§ **What to work on**
An exact copy of the lines from the one containing "List each element's" through the last line below is required; include both of those lines and no others.

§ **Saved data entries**
****************************************
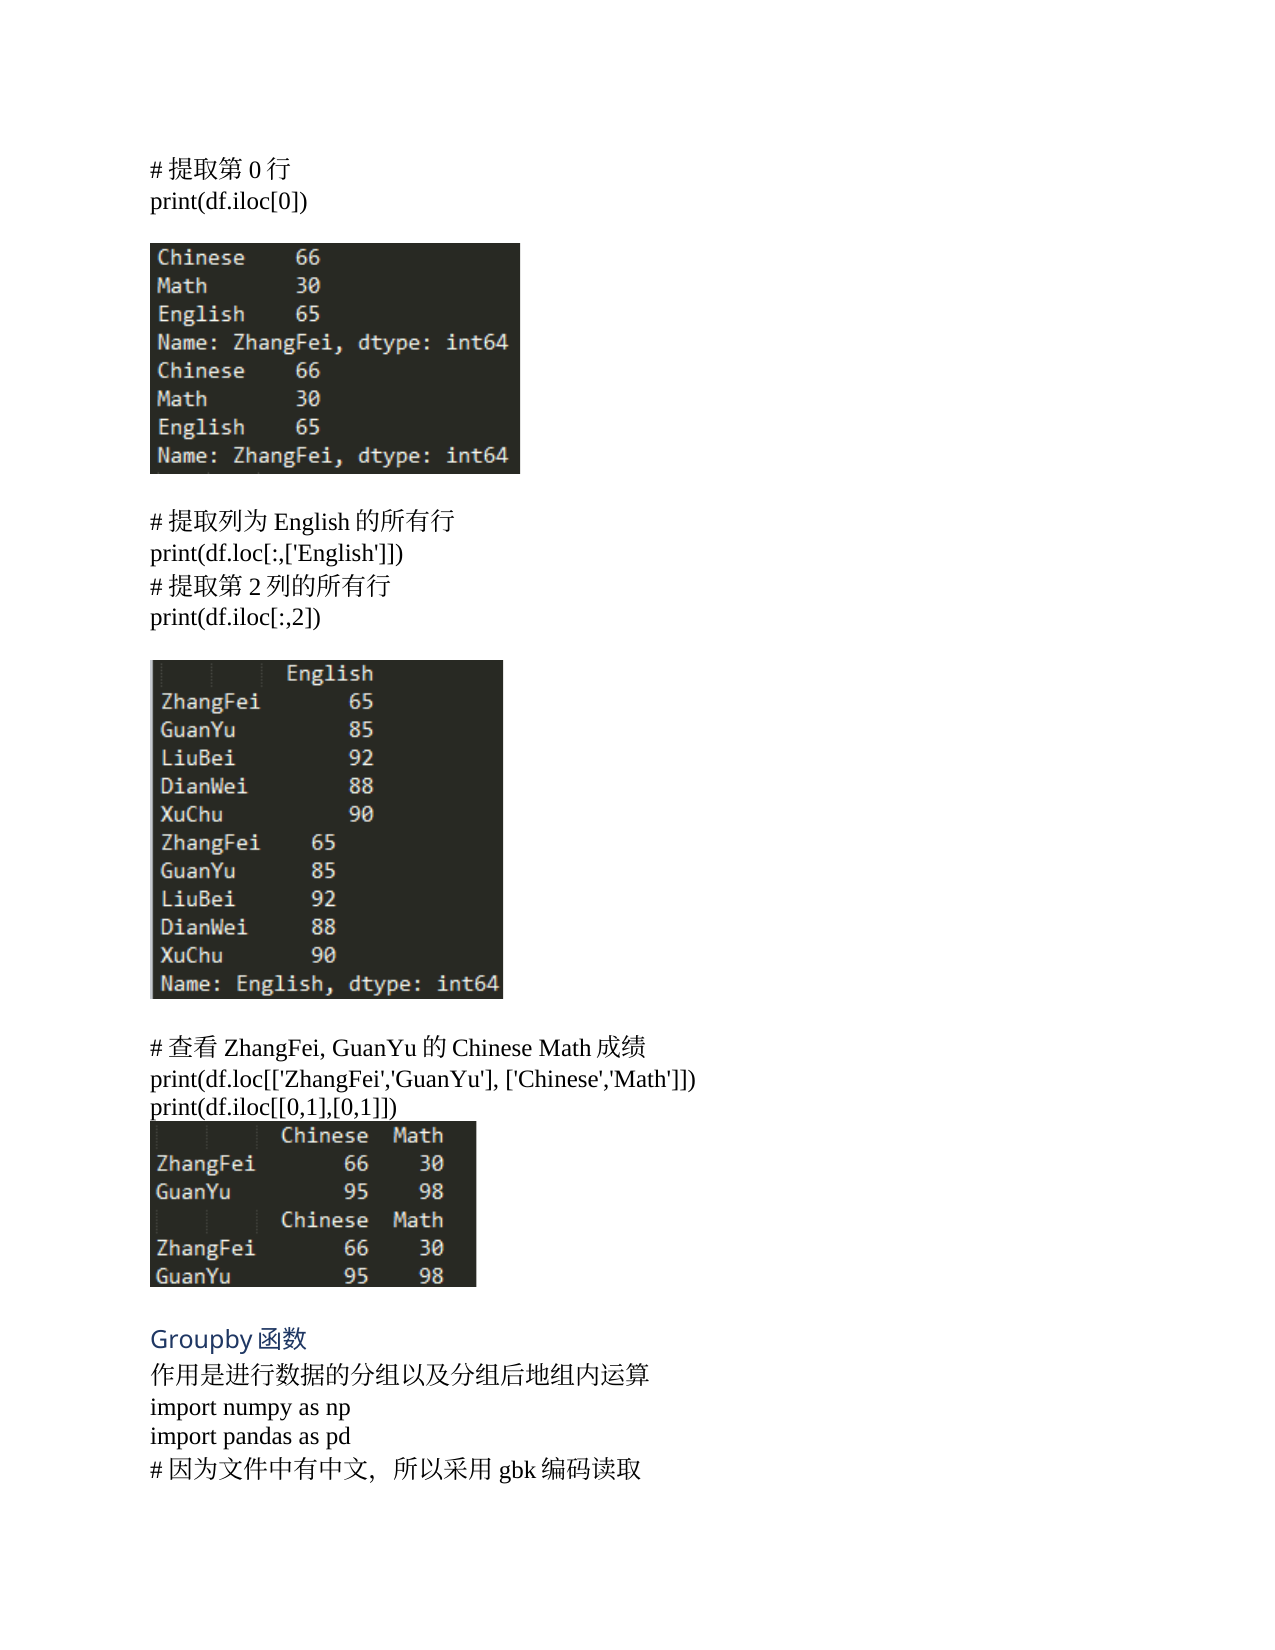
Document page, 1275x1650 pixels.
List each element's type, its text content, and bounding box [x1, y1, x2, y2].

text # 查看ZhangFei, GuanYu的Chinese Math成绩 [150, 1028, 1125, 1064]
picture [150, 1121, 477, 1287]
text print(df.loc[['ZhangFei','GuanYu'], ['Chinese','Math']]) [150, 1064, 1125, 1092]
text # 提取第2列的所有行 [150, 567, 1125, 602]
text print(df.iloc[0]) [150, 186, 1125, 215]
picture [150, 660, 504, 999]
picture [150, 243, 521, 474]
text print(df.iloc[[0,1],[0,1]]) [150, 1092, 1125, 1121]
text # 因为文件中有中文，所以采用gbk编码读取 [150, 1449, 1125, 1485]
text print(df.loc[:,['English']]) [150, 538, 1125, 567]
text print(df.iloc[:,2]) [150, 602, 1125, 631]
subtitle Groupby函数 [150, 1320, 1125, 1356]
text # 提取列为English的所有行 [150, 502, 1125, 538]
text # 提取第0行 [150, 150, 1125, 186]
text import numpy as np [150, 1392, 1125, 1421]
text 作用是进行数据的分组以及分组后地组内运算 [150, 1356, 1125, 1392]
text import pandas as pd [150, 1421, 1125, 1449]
****************************************
§ **Exercise answer**
List each element's type, its text content, and bounding box [x1, y1, x2, y2].

text # 查看ZhangFei, GuanYu的Chinese Math成绩 [150, 1028, 1125, 1064]
picture [150, 1121, 477, 1287]
text print(df.loc[['ZhangFei','GuanYu'], ['Chinese','Math']]) [150, 1064, 1125, 1092]
text # 提取第2列的所有行 [150, 567, 1125, 602]
text print(df.iloc[0]) [150, 186, 1125, 215]
picture [150, 660, 504, 999]
picture [150, 243, 521, 474]
text print(df.iloc[[0,1],[0,1]]) [150, 1092, 1125, 1121]
text # 因为文件中有中文，所以采用gbk编码读取 [150, 1449, 1125, 1485]
text print(df.loc[:,['English']]) [150, 538, 1125, 567]
text print(df.iloc[:,2]) [150, 602, 1125, 631]
subtitle Groupby函数 [150, 1320, 1125, 1356]
text # 提取列为English的所有行 [150, 502, 1125, 538]
text # 提取第0行 [150, 150, 1125, 186]
text import numpy as np [150, 1392, 1125, 1421]
text 作用是进行数据的分组以及分组后地组内运算 [150, 1356, 1125, 1392]
text import pandas as pd [150, 1421, 1125, 1449]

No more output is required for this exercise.